Depression during pregnancy among young couples: the effect of personal and partner experiences of stressors and the buffering effects of social relationships.
ABSTRACT To assess the relationship between personal and romantic partner's experiences of stressful life events and depression during pregnancy, and the social moderators of this relationship, among 296 young couples with low incomes from urban areas.
We recruited couples who were expecting a baby from four ob/gyn and ultrasound clinics in southern Connecticut; women were ages 14-21 and male partners were 14+.
We analyzed self-reports of stressful events in the previous six months, depression in the past week and current interpersonal social supports. To determine the influence of personal and partner experiences of stressful events on depression, we used multilevel dyadic models and incorporated interaction terms. We also used this model to determine whether social support, family functioning and relationship satisfaction moderated the association between stressful events and depression.

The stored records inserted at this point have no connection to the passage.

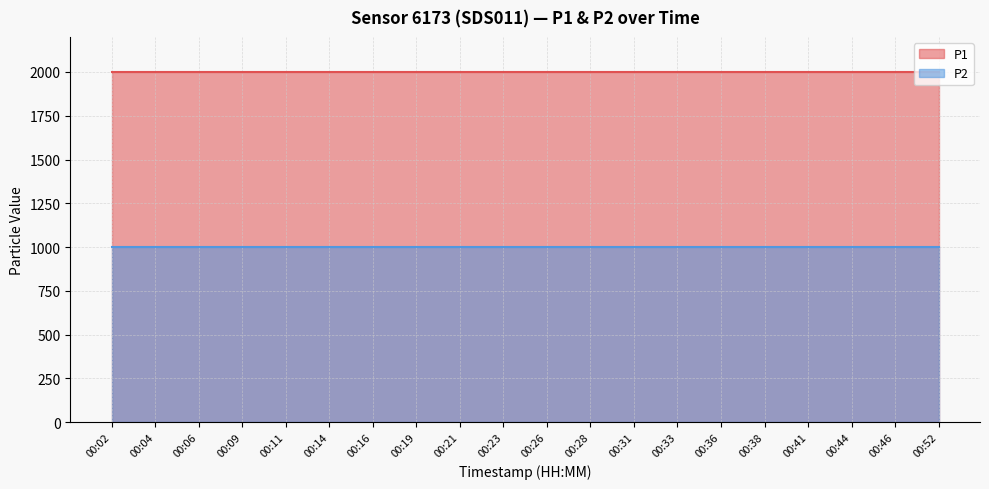

Reading right to left, transcribe all the data shown in this chart.

P1: 00:52=1999.9	00:46=1999.9	00:44=1999.9	00:41=1999.9	00:38=1999.9	00:36=1999.9	00:33=1999.9	00:31=1999.9	00:28=1999.9	00:26=1999.9	00:23=1999.9	00:21=1999.9	00:19=1999.9	00:16=1999.9	00:14=1999.9	00:11=1999.9	00:09=1999.9	00:06=1999.9	00:04=1999.9	00:02=1999.9
P2: 00:52=999.9	00:46=999.9	00:44=999.9	00:41=999.9	00:38=999.9	00:36=999.9	00:33=999.9	00:31=999.9	00:28=999.9	00:26=999.9	00:23=999.9	00:21=999.9	00:19=999.9	00:16=999.9	00:14=999.9	00:11=999.9	00:09=999.9	00:06=999.9	00:04=999.9	00:02=999.9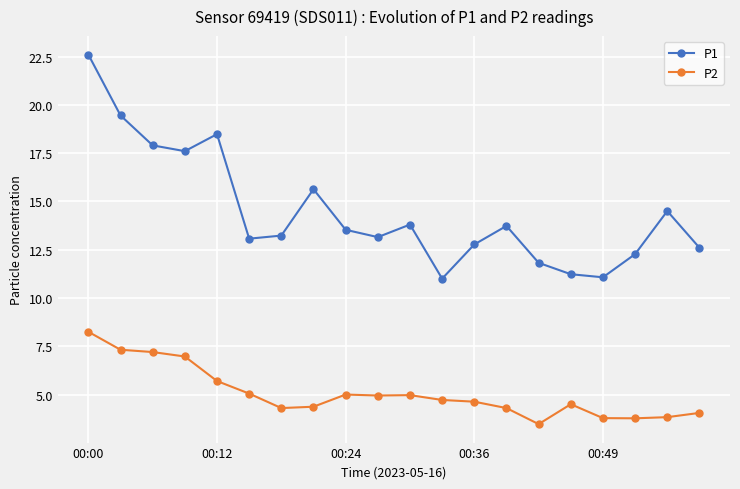

What is the maximum value shown in the chart?

22.6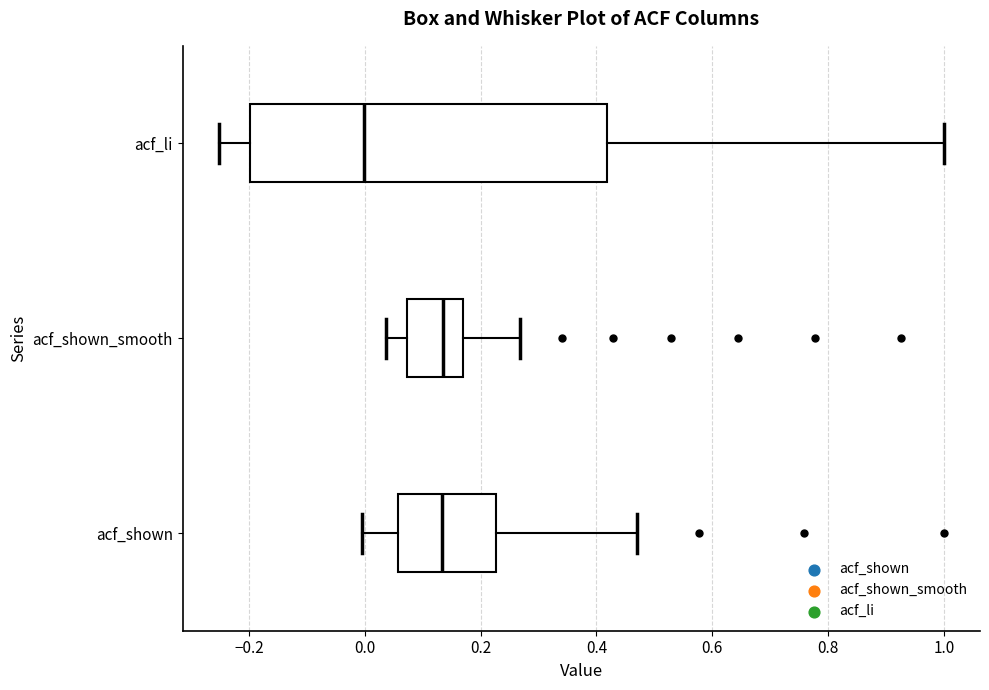

Reading bottom to top, transcribe this box plot: for each box, give where its median line is, the range the box spans, and where its two whiskers end, as read against the x-axis. The values are not printed on the chart, so give them approximately, as read against the axis.

acf_shown: median 0.14, box 0.06 to 0.22, whiskers 0.00 to 0.48
acf_shown_smooth: median 0.14, box 0.08 to 0.18, whiskers 0.04 to 0.26
acf_li: median 0.00, box -0.20 to 0.42, whiskers -0.26 to 1.00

Experiences of stressful life events were common; 91.2% of couples had at least one member report an event. Money, employment problems, and moving were the most common events. Personal experiences of stressful life events had the strongest association with depression among men and women; although partner experiences of stressful life events were also significantly associated with depression among women. Social support, family functioning, and romantic relationship satisfaction significantly buffered the association between personal and partner stressful events and depression.
Interventions that improve relationships, support systems, and family functioning may reduce the negative impact of stressors, experienced both personally and by a romantic partner, on the emotional well-being of young expectant parents.